[Data items]
--- START ---
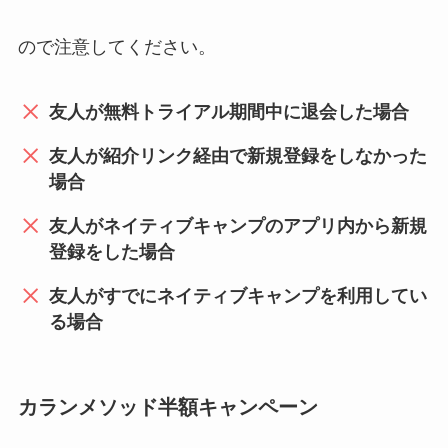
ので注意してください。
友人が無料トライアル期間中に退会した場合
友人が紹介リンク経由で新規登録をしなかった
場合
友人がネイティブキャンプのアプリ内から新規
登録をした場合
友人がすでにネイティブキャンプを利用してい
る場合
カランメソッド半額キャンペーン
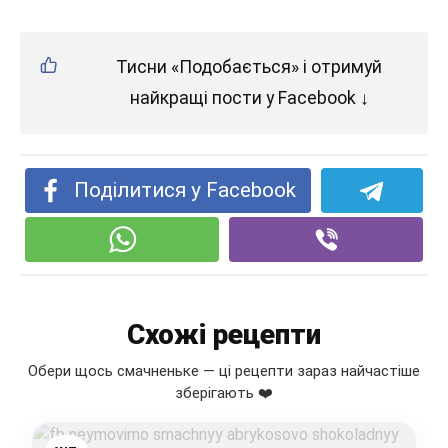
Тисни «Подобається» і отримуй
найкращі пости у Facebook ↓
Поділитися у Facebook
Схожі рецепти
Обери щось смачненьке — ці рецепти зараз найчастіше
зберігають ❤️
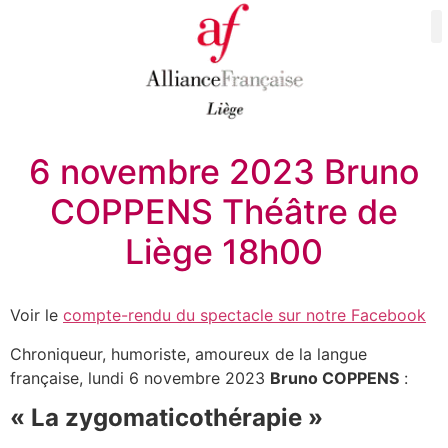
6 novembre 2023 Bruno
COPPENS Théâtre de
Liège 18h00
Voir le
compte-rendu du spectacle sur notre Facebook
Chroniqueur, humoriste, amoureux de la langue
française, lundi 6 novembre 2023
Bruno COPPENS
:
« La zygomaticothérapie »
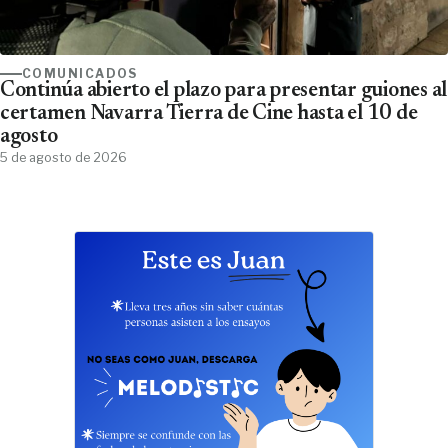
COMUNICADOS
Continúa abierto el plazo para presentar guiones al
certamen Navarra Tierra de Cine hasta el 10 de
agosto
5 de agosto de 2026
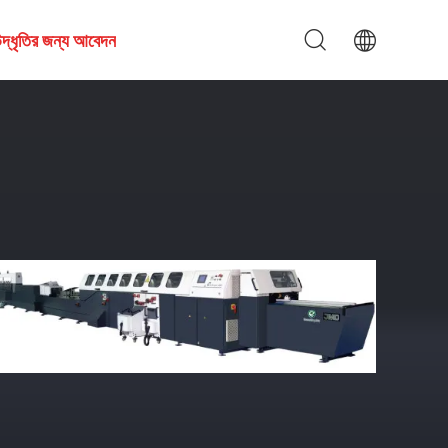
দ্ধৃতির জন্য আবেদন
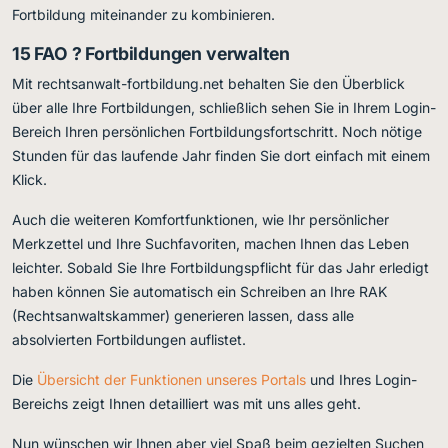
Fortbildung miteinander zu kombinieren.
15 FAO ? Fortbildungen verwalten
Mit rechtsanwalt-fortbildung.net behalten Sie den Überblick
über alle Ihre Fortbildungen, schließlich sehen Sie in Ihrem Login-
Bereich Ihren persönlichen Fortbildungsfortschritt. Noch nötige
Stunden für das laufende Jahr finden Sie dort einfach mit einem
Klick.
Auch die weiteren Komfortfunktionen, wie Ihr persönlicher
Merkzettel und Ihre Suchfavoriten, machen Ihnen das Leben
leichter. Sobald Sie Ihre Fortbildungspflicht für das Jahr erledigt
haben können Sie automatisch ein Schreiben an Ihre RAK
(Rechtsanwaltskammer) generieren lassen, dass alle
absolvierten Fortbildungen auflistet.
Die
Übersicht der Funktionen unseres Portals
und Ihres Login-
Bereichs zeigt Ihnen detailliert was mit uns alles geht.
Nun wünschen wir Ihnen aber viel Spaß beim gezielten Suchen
--- END ---
--- START ---
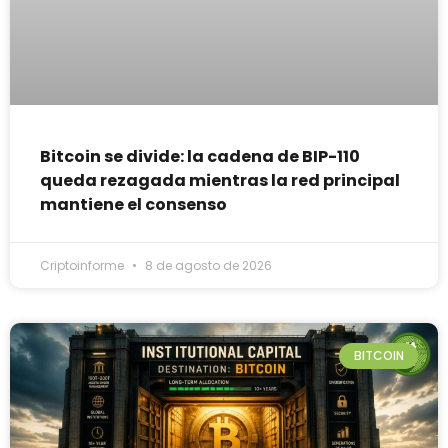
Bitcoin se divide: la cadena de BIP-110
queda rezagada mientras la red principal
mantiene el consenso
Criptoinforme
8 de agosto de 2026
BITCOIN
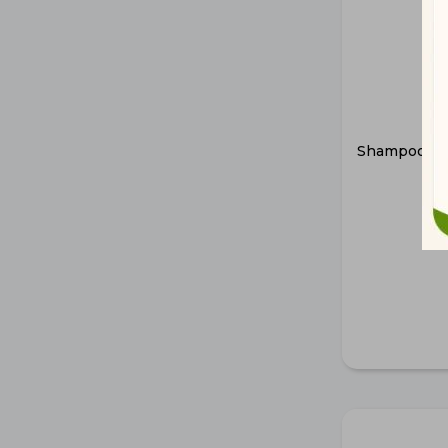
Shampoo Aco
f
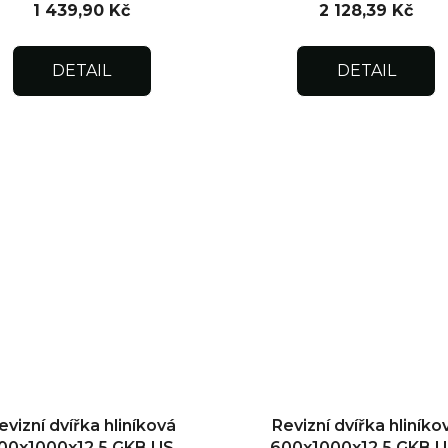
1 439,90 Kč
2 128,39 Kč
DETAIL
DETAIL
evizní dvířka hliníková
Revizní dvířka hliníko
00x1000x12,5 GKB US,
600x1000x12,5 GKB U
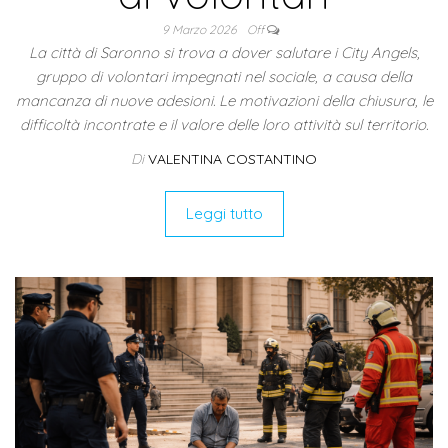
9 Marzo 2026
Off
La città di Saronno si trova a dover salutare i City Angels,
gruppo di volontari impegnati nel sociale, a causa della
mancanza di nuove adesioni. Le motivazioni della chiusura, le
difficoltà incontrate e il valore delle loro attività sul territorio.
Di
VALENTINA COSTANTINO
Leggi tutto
--- END ---
What you are asked to do: Reproduce the lines verbatim, starting with the line that contains "Fortbildung miteinander zu kombinieren." and continuing through the line that contains "Nun wünschen wir".

Answer to this task:
Fortbildung miteinander zu kombinieren.
15 FAO ? Fortbildungen verwalten
Mit rechtsanwalt-fortbildung.net behalten Sie den Überblick
über alle Ihre Fortbildungen, schließlich sehen Sie in Ihrem Login-
Bereich Ihren persönlichen Fortbildungsfortschritt. Noch nötige
Stunden für das laufende Jahr finden Sie dort einfach mit einem
Klick.
Auch die weiteren Komfortfunktionen, wie Ihr persönlicher
Merkzettel und Ihre Suchfavoriten, machen Ihnen das Leben
leichter. Sobald Sie Ihre Fortbildungspflicht für das Jahr erledigt
haben können Sie automatisch ein Schreiben an Ihre RAK
(Rechtsanwaltskammer) generieren lassen, dass alle
absolvierten Fortbildungen auflistet.
Die
Übersicht der Funktionen unseres Portals
und Ihres Login-
Bereichs zeigt Ihnen detailliert was mit uns alles geht.
Nun wünschen wir Ihnen aber viel Spaß beim gezielten Suchen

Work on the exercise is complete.